§ Lista de tareas:
1. Según la columna «Llamar al pueblo», ¿qué ha dejado claro el Tribunal Constitucional?
2. Reproduzca literalmente el pasaje de la columna «Llamar al pueblo» que comienza con las palabras «Los españoles comprobamos» y concluye después de «voz al pueblo.».
3. Prosiga la columna «Llamar al pueblo» a partir de su última oración.

§ Texto de lectura:

________________________

Antonio Porras Nadales

Llamar al pueblo

La tribuna

Los españoles comprobamos ahora cuál es la verdadera catadura que escondía la serpiente que hemos estado amamantando durante años: puro egoísmo colectivo

Llamar al pueblo
Llamar al pueblo / Rosell

04 de octubre 2017 - 02:32

Suele afirmarse que, en democracia, la última palabra la debe tener siempre el pueblo: es un argumento que, además de servir como soporte legitimador del sistema, suele valer también a veces como un mecanismo democrático para resolver conflictos. Cuando se habla de la disolución parlamentaria como una salida ante situaciones de crisis, en ciertos momentos o situaciones en que la política ya no ofrece alternativas, en realidad de lo que se trata es de disolver para darle la voz al pueblo.

En nuestro caso se trata de un conflicto que a estas alturas carece ya de márgenes razonables de abordamiento. Por más que algunos líderes nos bombardeen con la retórica del diálogo, la negociación o el consenso, ya no queda nada por negociar. El desafío independentista se presenta de un modo frontal y directo, con visos de sedición y levantamiento popular. Cualquiera que estuviese al frente del Gobierno se quedaría con las mismas opciones que ahora mismo tiene Rajoy, porque ya no es cuestión de personas sino de Estado. De auténtico golpe de Estado.

Jurídicamente no caben opciones desde que el Tribunal Constitucional, la máxima instancia, lo ha dejado bien claro: en la Constitución Española no cabe un referéndum secesionista puesto que no existe una soberanía fragmentada. Las tramposas fullerías puestas en marcha por el gobierno catalán en su propio Parlamento eliminan cualquier resto de formalismo o de respeto a las reglas. Operar desde pautas exquisitas propias de un Estado de Derecho, o hacer recaer la respuesta a la crisis sobre los jueces, es algo que seguramente carece ya de sentido cuando lo que está en juego es la ocupación violenta de la calle.

________________________

§ Datos almacenados:

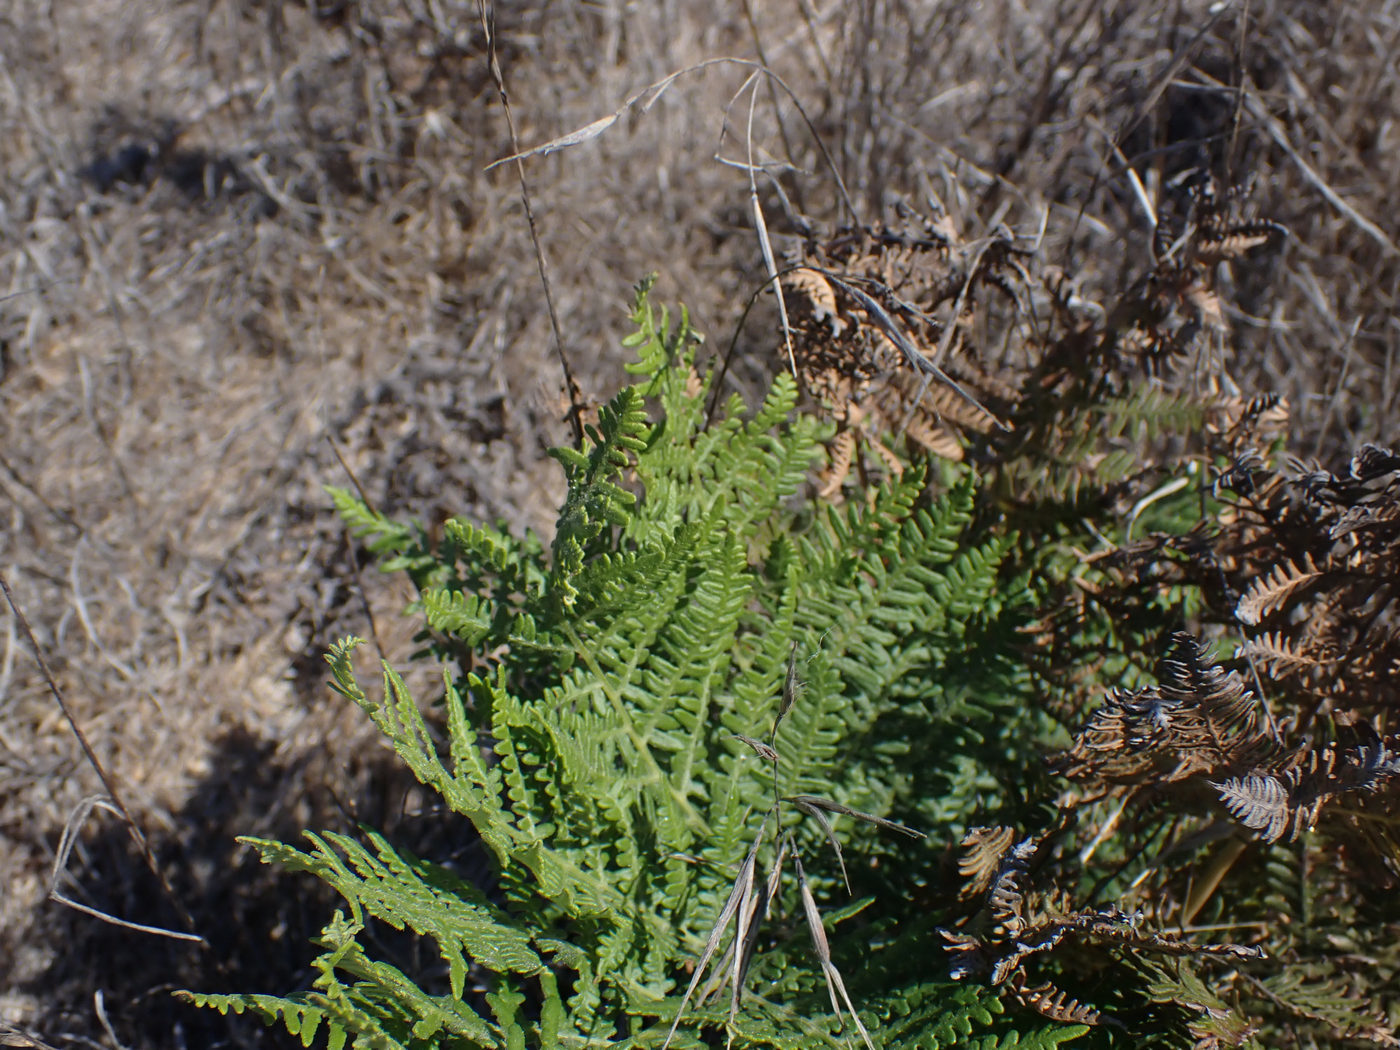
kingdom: Plantae
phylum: Tracheophyta
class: Polypodiopsida
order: Polypodiales
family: Dennstaedtiaceae
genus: Pteridium
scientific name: Pteridium aquilinum
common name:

________________________

§ Respuestas del ejercicio:
1. Que en la Constitución Española no cabe un referéndum secesionista, puesto que no existe una soberanía fragmentada.

2.
Los españoles comprobamos ahora cuál es la verdadera catadura que escondía la serpiente que hemos estado amamantando durante años: puro egoísmo colectivo

Llamar al pueblo
Llamar al pueblo / Rosell

04 de octubre 2017 - 02:32

Suele afirmarse que, en democracia, la última palabra la debe tener siempre el pueblo: es un argumento que, además de servir como soporte legitimador del sistema, suele valer también a veces como un mecanismo democrático para resolver conflictos. Cuando se habla de la disolución parlamentaria como una salida ante situaciones de crisis, en ciertos momentos o situaciones en que la política ya no ofrece alternativas, en realidad de lo que se trata es de disolver para darle la voz al pueblo.

3.
Pero cuando el derecho deja de servir, una segunda opción alternativa consiste en acudir a los soportes que están debajo del propio derecho, es decir, a las claves de legitimidad que, en su caso, apoyan determinadas posiciones. Y en el contexto presente, el valor que se percibe en Cataluña expresa las consecuencias de una revuelta fiscal de los ricos del norte, autoalimentada con un virus nacionalista que acaba derivando en pautas o estilos de comportamiento propios del nazismo. Los españoles comprobamos ahora cuál es la verdadera catadura que escondía la serpiente que hemos estado amamantando durante años: puro egoísmo colectivo montado sobre una serie de mentiras, desde que España nos roba hasta que Cataluña es una víctima de un poder madrileño de naturaleza franquista. Egoísmo, insolidaridad, xenofobia. Ésos son los valores que se perciben. Los valores que han venido comprobando y percibiendo en sus carnes tantos emigrantes del sur a los que con frecuencia hemos olvidado, inmersos en un sistema de adoctrinamiento de base lingüística donde los niños son las primeras víctimas, privados del derecho al uso de la lengua materna. Por eso, cuando todo falla, en democracia se propone a veces la necesidad o la conveniencia de acudir directamente al pueblo. En este momento, se trata de una opción que cuenta al menos con dos posibilidades de desarrollo.

Por una parte, convocar un referéndum, un referéndum legal se entiende, donde todos los españoles manifestemos si apoyamos o no la independencia de Cataluña. Es una forma de evidenciar lo que durante mucho tiempo hemos dado por supuesto, ya que las cosas parecen tan confusas. O, al menos, de saber exactamente cuál es el tamaño del cáncer que padecemos. Si ya no hay alternativas, que el pueblo se exprese. Si los catalanes protestan de que, en realidad, lo que quieren es democracia, démosles una buena dosis de democracia: la opinión de todo el pueblo. Es el momento de poner todas las cartas sobre la mesa.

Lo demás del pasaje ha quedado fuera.